What do you think of a proposed Sale plus Dayan Viciedo trade for Giancarlo Stanton plus a pitching prospect?
-- Ralph, Naperville, Ill.
Stanton is one of the most talented sluggers in the game and just 23 years old. He also would hit 50-plus homers playing 81 games at U.S. Cellular Field. I still would not trade Sale or Viciedo. Why get one dynamic young player and give away two dynamic young players as you proposed?
Who do you think the starting five will be?
-- Eric, Addison, Ill.
At the start of the season, I'm going with Peavy, Sale, Gavin Floyd, Jose Quintana and Santiago. John Danks will probably follow the Peavy path of 2011, in that he gets a couple of extra weeks in April to really make sure he's ready.
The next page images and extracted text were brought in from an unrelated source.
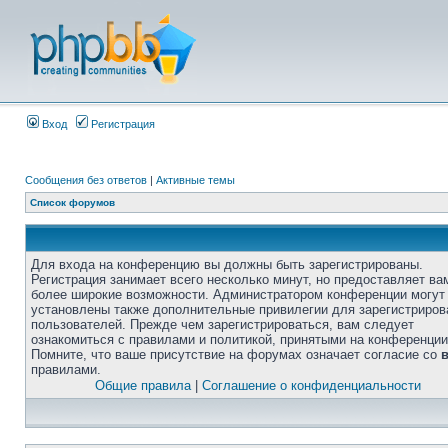
Вход
Регистрация
Сообщения без ответов
|
Активные темы
Список форумов
Для входа на конференцию вы должны быть зарегистрированы.
Регистрация занимает всего несколько минут, но предоставляет ва
более широкие возможности. Администратором конференции могут
установлены также дополнительные привилегии для зарегистриро
пользователей. Прежде чем зарегистрироваться, вам следует
ознакомиться с правилами и политикой, принятыми на конференции
Помните, что ваше присутствие на форумах означает согласие со
правилами.
Общие правила
|
Соглашение о конфиденциальности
When Danks returns, it would be either Quintana or Santiago to the bullpen or maybe a trade could follow.
What is realistic to expect from the left-handed bat pursuit?
-- Dave, Hobart, Ind.
Adding Lars Anderson brought another complementary left-handed bat to the 40-man roster, but he's not the ultimate answer. The White Sox will continue looking, as they always do, but I don't see any move of significance until after the season gets going -- like the Youkilis move last year -- when they know exactly what is needed to improve playoff chances.
Any chance the White Sox sign Brian Anderson to a Minor League contract?
-- Elena, Milan, Ill.
I just spoke recently with Anderson and he's still working toward hooking on somewhere as a pitcher. He's also contemplating a move into broadcasting, where his personality makes him a fairly natural fit.
With a good spring out of Brent Morel, could you envision a scenario where Jeff Keppinger supplants Beckham at second base?
-- Vince, Atlanta
Beckham is the White Sox second baseman, and the team is not hedging its bets or putting him on the hot seat. But with Keppinger, a healthy Morel and Carlos Sanchez, the White Sox have options if Beckham struggles or they decide to move him -- options they didn't really have in the past. Beckham might not hit .300, but I expect him to make strides offensively.